记住,我曾在施乐、曼哈顿银行和麦肯锡许多有着庞大官僚体制的大客户那里做过咨询。鲍勃和我来到惠普总部,那时它是位于帕洛阿图市佩奇·米尔路一幢极不起眼的建筑。我们来到办公室,要求见荣格。好,前台的人说。他在那儿。向右转。不用填什么卡片,不用佩带什么标志。往里走就行。我们走进去。约翰在那里,坐在与秘书共用的小屋里,屋子只有10英尺长,10英尺宽。他身穿衬衫,这在2001年的后.com时代的T恤世界里看上去似乎手头没有大生意,但在1977年,这种工作方式足以令人目瞪口呆。他正在宣讲MBWA—一种游荡式管理方法。它是人类学,而非统计分析!我记得自己想到,这看上去似乎不对,肯定不正常。访问荣格后,我去见3M公司的泰特·埃德尔和丹纳公司的勒内·麦克费尔森,他们是当时按完全不同的模式操作的商界领袖。

《追求》的全部内容可以归结为三个字:人、客户、行动。这就是你摆脱当时的普遍智慧之后能得到的最大收获,这种智慧你也可以归结为三个字:数字,官僚体制,控制。你也可以将《追求》归结为一个思想:软的就是硬的。直到当时,大家都认为硬的才是硬的。关于硬资产如工厂、机器、楼房等的交易情况,”硬”数字将你所需的一切告诉你。但是,《追求》却说一切软的都是硬的。人,顾客,关系,他(它)们构成了所有那些软的事物,决定着真正能够成就什么,决定着能做得多好。事实表明,这是一条革命性的讯息。

我们是怎样做了坏事而不被处分的?由于我和沃特曼穿着麦肯锡公司的黑西服,系着麦肯锡的小领带,讲着麦肯锡式商业咨询语言,因此没有受到处分。《追求》是一本麦肯锡式的书。它有一个印有保守的白色铅字的黑色封面。我们的讯息是革命性的,但我们的信任状和我们的外表是传统的。

《追求》出现的几年前,哈佛商学院的两位教授比尔·阿贝纳锡和鲍勃·海耶斯,曾在《哈佛商业评论》上写过一篇极好的文章,称为《走向经济衰退端赖我们的管理》。它是对哈佛商学院的整个世界观的攻击,而且只有两位哈佛商学院教授,才有可能写这样的文章并发表在《哈佛商业评论》上。只有两位麦肯锡的咨询员,才有可能向被数字压弯了腰、崇拜官僚制、嗜好制定战略的美国大公司发起攻击,而且不受处分。

(革命者请记好笔记!达尔文说过,当物种变化太快时,它们生存的机会很少。但很少数将成为领头羊,并且重新决定世界面貌。)

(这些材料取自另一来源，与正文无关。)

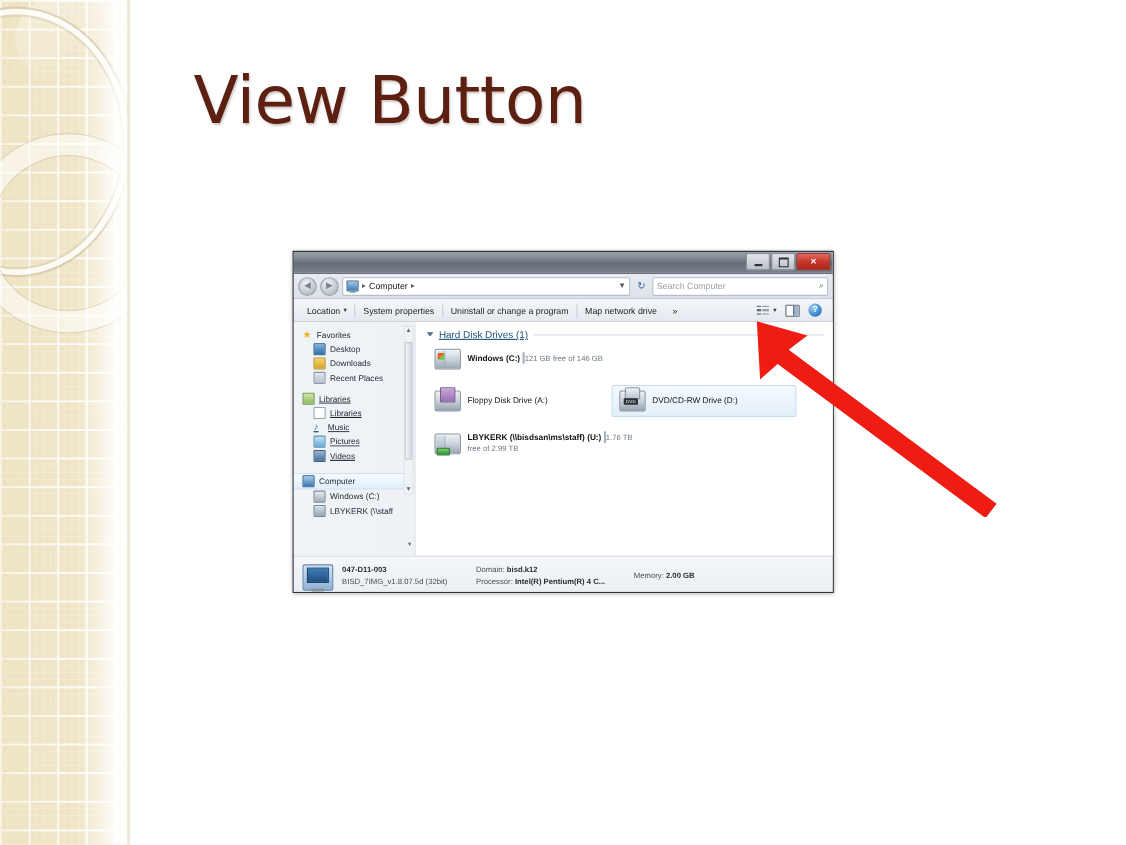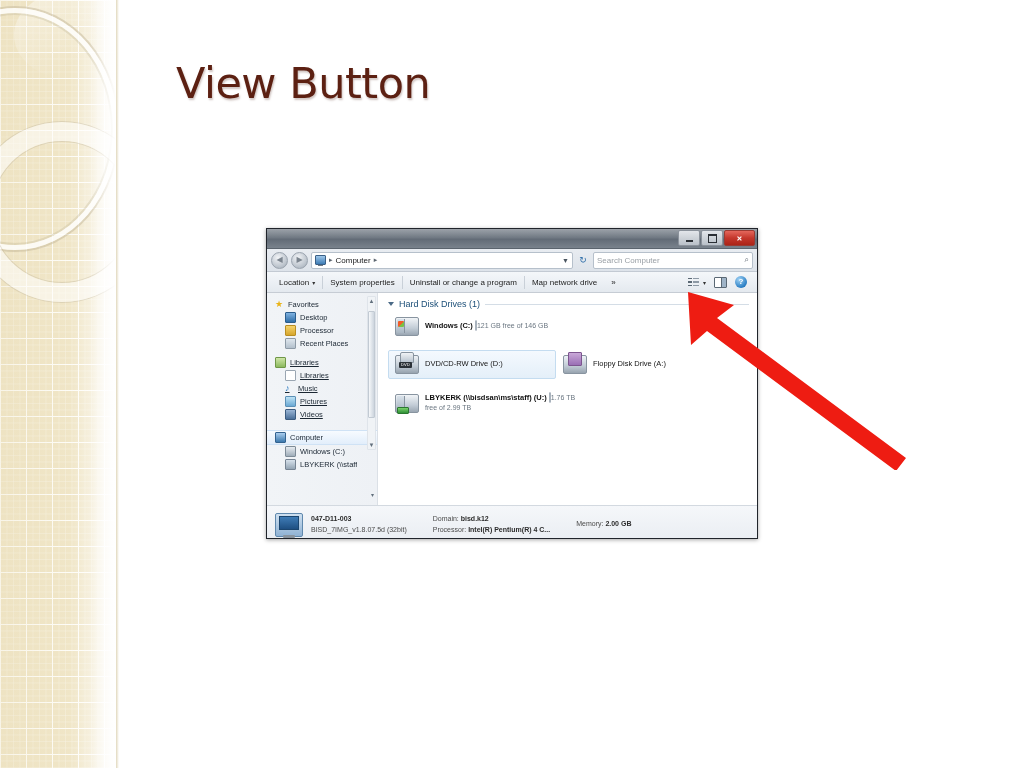--- a/index.html
+++ b/index.html
@@ -62,7 +62,7 @@
   #slide-title{
     position:absolute;left:176px;top:62px;
     font-family:"DejaVu Sans", sans-serif;
-    font-size:43px;line-height:1;color:#5c2012;font-weight:400;
+    font-size:60px;line-height:1;color:#5c2012;font-weight:400;
     letter-spacing:-.5px;
     text-shadow:1px 2px 2px rgba(120,90,80,.35);
   }

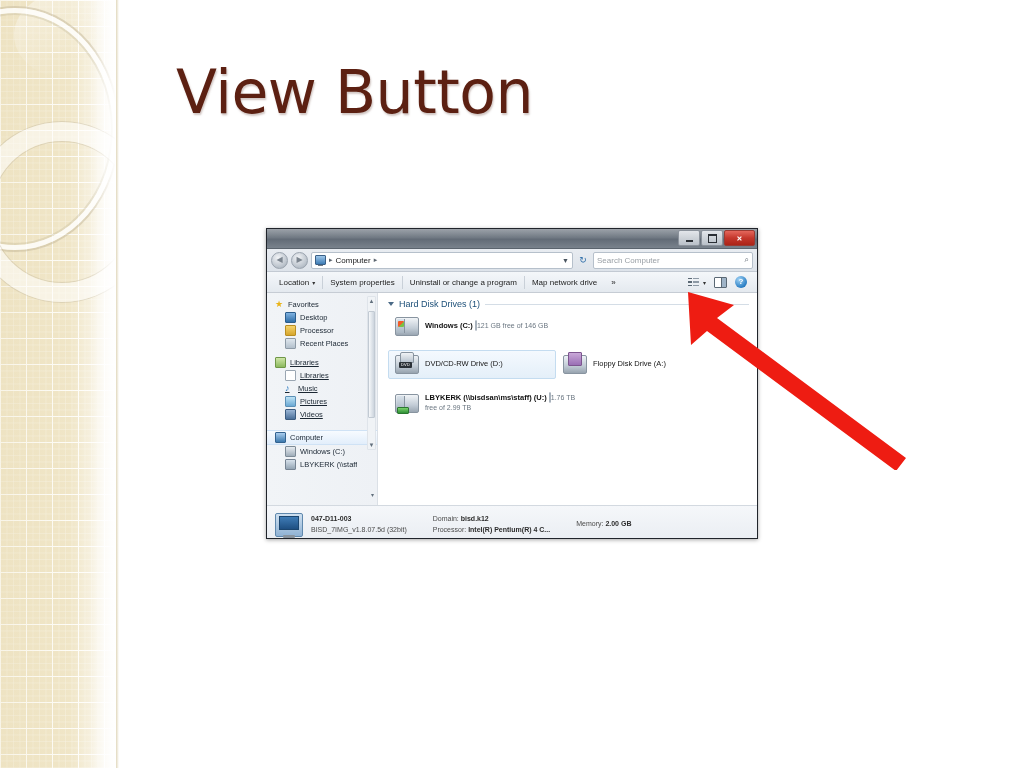--- a/index.html
+++ b/index.html
@@ -232,7 +232,7 @@
     width:0;height:0;border-left:3.2px solid transparent;border-right:3.2px solid transparent;
     border-top:4px solid #4a6a86;
   }
-  .group-title{font-size:9px;color:#1c4f78;white-space:nowrap;}
+  .group-title{font-size:9px;color:#1c4f78;white-space:nowrap;text-decoration:underline;}
   .group-rule{flex:1;height:1px;background:#d4dde6;}
   .tiles{display:flex;gap:0;margin:3px 0 9px 0;flex-wrap:wrap;}
   .tile{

下面是一条忏悔,它只对70年代末”奥克兰袭击者” (Oakland Raiders)橄榄球队的球迷具有某种意义:我把这全归功于马克·凡厄根。(如果你不是奥克兰袭击者队的球迷,你永远也不会看见凡厄根打橄榄球,我的意思是,你不太走运。)

凡厄根是一位硕大、强壮、令人印象深刻的袭击者队”快三码扬尘回跑”(three-yards-and-a-cloud-of-dust running back)队员。我们的封面需要一张图片。我们一开始想从《体育画刊》上直接选一张,但最后一刻,我们决定不能用这种手段从《体育画刊》上盗用图片。因此,我们跨过旧金山湾来到袭击者队的办公室,翻遍了他们的档案,找到了完美的相片:一张凡厄根的特写。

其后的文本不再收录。